Eropa dengan cepat mengintegrasikan kecerdasan buatan (AI) ke dalam sistem layanan kesehatannya, namun laporan baru dari Organisasi Kesehatan Dunia (WHO) memperingatkan bahwa perlindungan pasien sangat tertinggal. Meskipun AI menawarkan potensi untuk meningkatkan layanan dan mengurangi beban para profesional medis, penerapannya secara luas masih dilakukan tanpa perlindungan yang memadai, sehingga menimbulkan kekhawatiran serius mengenai kesetaraan, akurasi, dan akuntabilitas.
Adopsi dan Pendanaan yang Tidak Merata di Seluruh Eropa
Analisis WHO, yang mencakup 50 negara di Eropa dan Asia Tengah, mengungkapkan pendekatan AI yang terfragmentasi dalam layanan kesehatan. Separuh dari negara yang disurvei sudah menggunakan chatbot AI untuk berinteraksi dengan pasien, sementara 32 negara sudah menggunakan alat diagnostik bertenaga AI, khususnya di bidang seperti pencitraan medis. Penerapannya berkisar dari deteksi penyakit dini (Spanyol) hingga pelatihan tenaga kerja (Finlandia) dan analisis data (Estonia).
Namun, hanya 14 negara yang mendedikasikan dana untuk inisiatif layanan kesehatan AI mereka, dan hanya empat negara – Andorra, Finlandia, Slovakia, dan Swedia – yang memiliki strategi nasional yang komprehensif.
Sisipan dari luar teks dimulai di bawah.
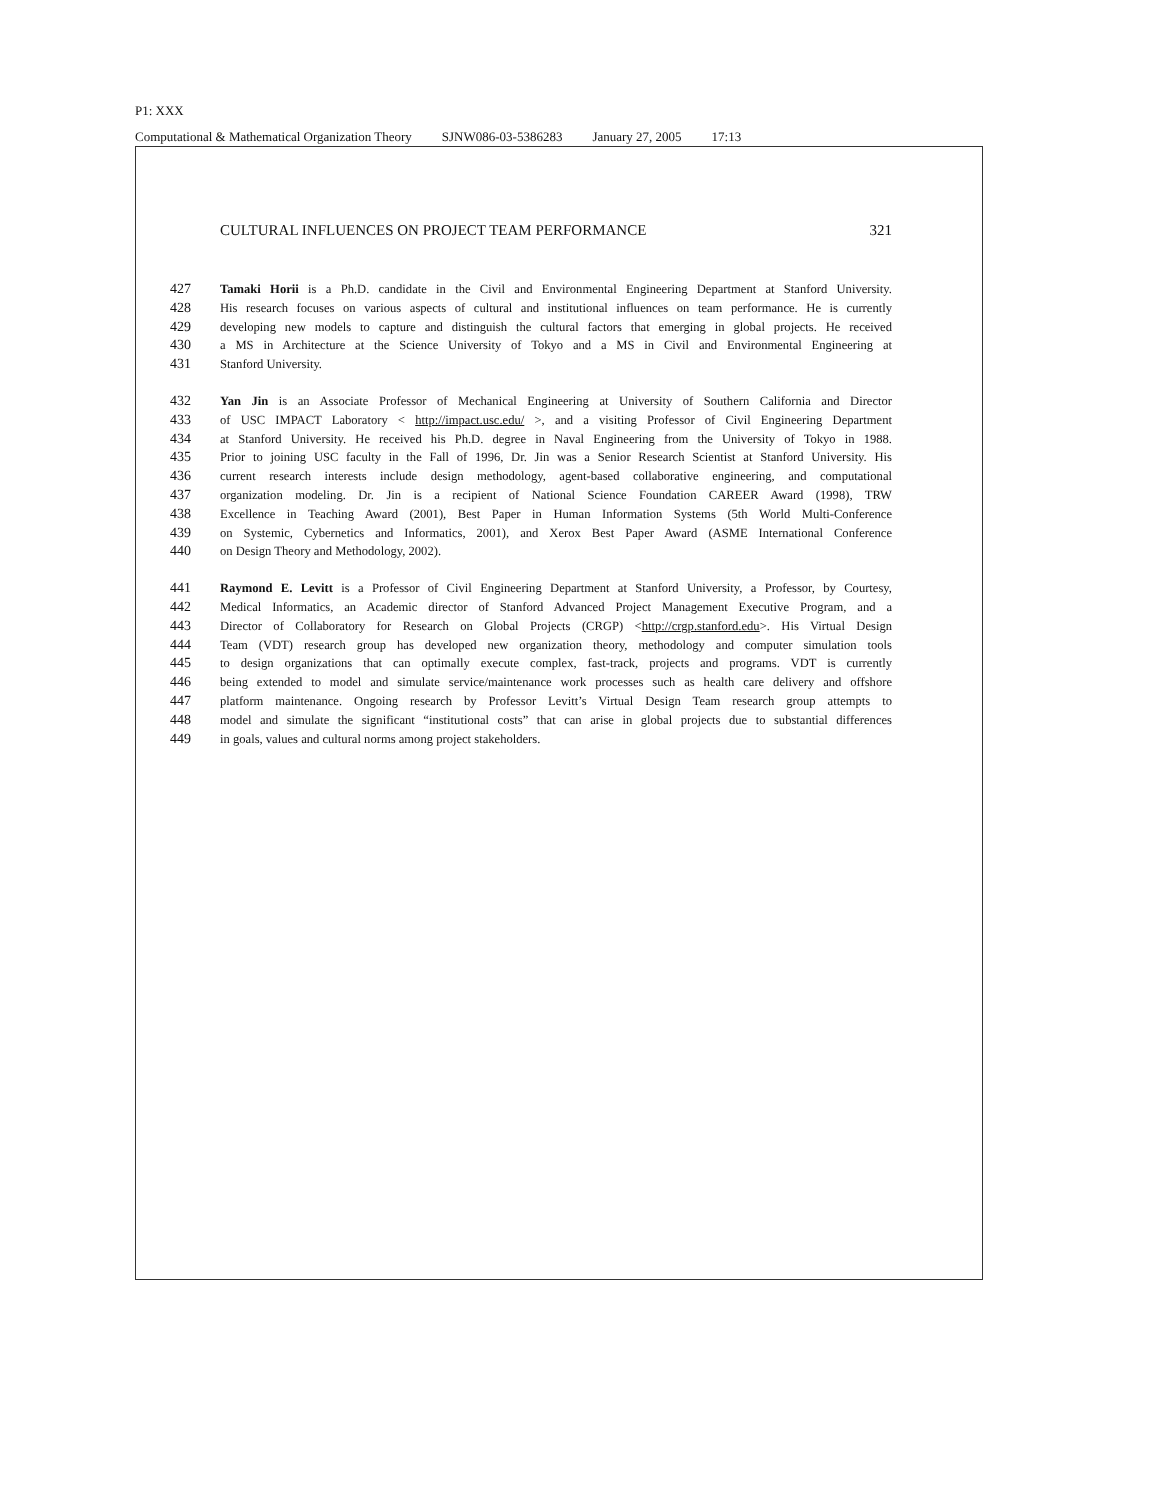P1: XXX
Computational & Mathematical Organization Theory SJNW086-03-5386283 January 27, 2005 17:13
CULTURAL INFLUENCES ON PROJECT TEAM PERFORMANCE 321
427 Tamaki Horii is a Ph.D. candidate in the Civil and Environmental Engineering Department at Stanford University.
428 His research focuses on various aspects of cultural and institutional influences on team performance. He is currently
429 developing new models to capture and distinguish the cultural factors that emerging in global projects. He received
430 a MS in Architecture at the Science University of Tokyo and a MS in Civil and Environmental Engineering at
431 Stanford University.
432 Yan Jin is an Associate Professor of Mechanical Engineering at University of Southern California and Director
433 of USC IMPACT Laboratory < http://impact.usc.edu/ >, and a visiting Professor of Civil Engineering Department
434 at Stanford University. He received his Ph.D. degree in Naval Engineering from the University of Tokyo in 1988.
435 Prior to joining USC faculty in the Fall of 1996, Dr. Jin was a Senior Research Scientist at Stanford University. His
436 current research interests include design methodology, agent-based collaborative engineering, and computational
437 organization modeling. Dr. Jin is a recipient of National Science Foundation CAREER Award (1998), TRW
438 Excellence in Teaching Award (2001), Best Paper in Human Information Systems (5th World Multi-Conference
439 on Systemic, Cybernetics and Informatics, 2001), and Xerox Best Paper Award (ASME International Conference
440 on Design Theory and Methodology, 2002).
441 Raymond E. Levitt is a Professor of Civil Engineering Department at Stanford University, a Professor, by Courtesy,
442 Medical Informatics, an Academic director of Stanford Advanced Project Management Executive Program, and a
443 Director of Collaboratory for Research on Global Projects (CRGP) <http://crgp.stanford.edu>. His Virtual Design
444 Team (VDT) research group has developed new organization theory, methodology and computer simulation tools
445 to design organizations that can optimally execute complex, fast-track, projects and programs. VDT is currently
446 being extended to model and simulate service/maintenance work processes such as health care delivery and offshore
447 platform maintenance. Ongoing research by Professor Levitt’s Virtual Design Team research group attempts to
448 model and simulate the significant “institutional costs” that can arise in global projects due to substantial differences
449 in goals, values and cultural norms among project stakeholders.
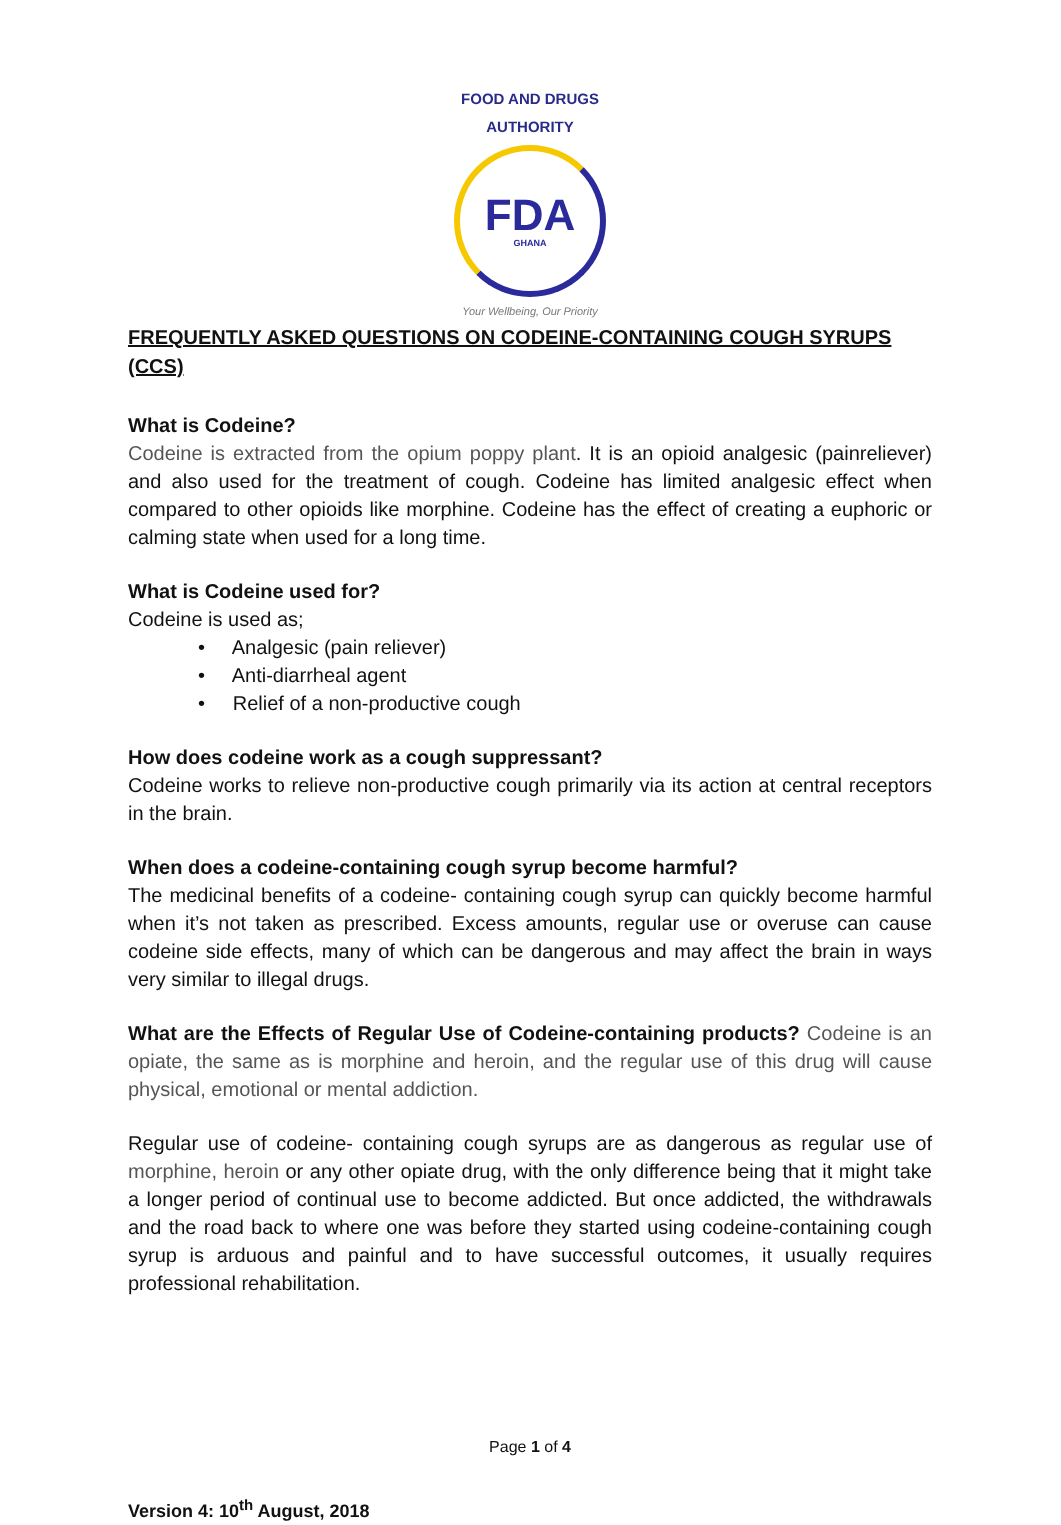FOOD AND DRUGS AUTHORITY
FDA
GHANA
Your Wellbeing, Our Priority
FREQUENTLY ASKED QUESTIONS ON CODEINE-CONTAINING COUGH SYRUPS (CCS)
What is Codeine?
Codeine is extracted from the opium poppy plant. It is an opioid analgesic (painreliever) and also used for the treatment of cough. Codeine has limited analgesic effect when compared to other opioids like morphine. Codeine has the effect of creating a euphoric or calming state when used for a long time.
What is Codeine used for?
Codeine is used as;
• Analgesic (pain reliever)
• Anti-diarrheal agent
• Relief of a non-productive cough
How does codeine work as a cough suppressant?
Codeine works to relieve non-productive cough primarily via its action at central receptors in the brain.
When does a codeine-containing cough syrup become harmful?
The medicinal benefits of a codeine- containing cough syrup can quickly become harmful when it’s not taken as prescribed. Excess amounts, regular use or overuse can cause codeine side effects, many of which can be dangerous and may affect the brain in ways very similar to illegal drugs.
What are the Effects of Regular Use of Codeine-containing products? Codeine is an opiate, the same as is morphine and heroin, and the regular use of this drug will cause physical, emotional or mental addiction.
Regular use of codeine- containing cough syrups are as dangerous as regular use of morphine, heroin or any other opiate drug, with the only difference being that it might take a longer period of continual use to become addicted. But once addicted, the withdrawals and the road back to where one was before they started using codeine-containing cough syrup is arduous and painful and to have successful outcomes, it usually requires professional rehabilitation.
Page 1 of 4
Version 4: 10<sup>th</sup> August, 2018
Kesenjangan ini menggarisbawahi kesenjangan kritis: antusiasme terhadap implementasi AI tanpa peta jalan yang jelas untuk integrasi yang bertanggung jawab.
Risiko: Bias, Kesalahan, dan Akuntabilitas
Laporan WHO menyoroti risiko bawaan AI dalam layanan kesehatan. Alat-alat ini mengandalkan kumpulan data yang sangat besar, yang mungkin cacat, bias, atau tidak lengkap. Akibatnya, keputusan yang didorong oleh AI dapat melanggengkan kesenjangan kesehatan yang ada atau bahkan menyebabkan kesalahan medis, seperti kesalahan diagnosis atau pengobatan yang tidak tepat.
Ada pertanyaan penting yang belum terjawab: siapa yang bertanggung jawab ketika sistem AI melakukan kesalahan? Kurangnya akuntabilitas yang jelas dapat mengikis kepercayaan masyarakat dan menghalangi petugas layanan kesehatan untuk mengadopsi teknologi ini.
Rekomendasi WHO: Seruan untuk Kehati-hatian dan Kejelasan
Untuk memitigasi risiko ini, WHO mendesak negara-negara Eropa untuk memprioritaskan tujuan kesehatan masyarakat, berinvestasi dalam literasi AI bagi para profesional kesehatan, dan menetapkan pedoman etika dan hukum yang kuat. Transparansi sangat penting: pasien berhak mengetahui kapan dan bagaimana AI digunakan dalam perawatan mereka.
“AI hampir merevolusi layanan kesehatan, namun janjinya hanya akan terwujud jika masyarakat dan pasien tetap menjadi fokus dalam setiap pengambilan keputusan,” Dr. Hans Kluge, kepala kantor WHO di Eropa memperingatkan.
WHO juga menekankan perlunya pengujian yang ketat untuk memastikan sistem AI aman, adil, dan efektif di dunia nyata sebelum diterapkan pada pasien.
Kurangnya pengawasan terstandar saat ini mungkin telah menyebabkan keraguan di kalangan petugas kesehatan, menurut Dr David Novillo Ortiz dari WHO. Tanpa tindakan proaktif, potensi AI untuk meningkatkan layanan kesehatan mungkin tertutupi oleh risiko-risikonya.
Laporan ini menjadi pengingat bahwa kemajuan teknologi harus dibarengi dengan tata kelola yang bertanggung jawab untuk memastikan layanan kesehatan yang adil dan aman bagi semua orang.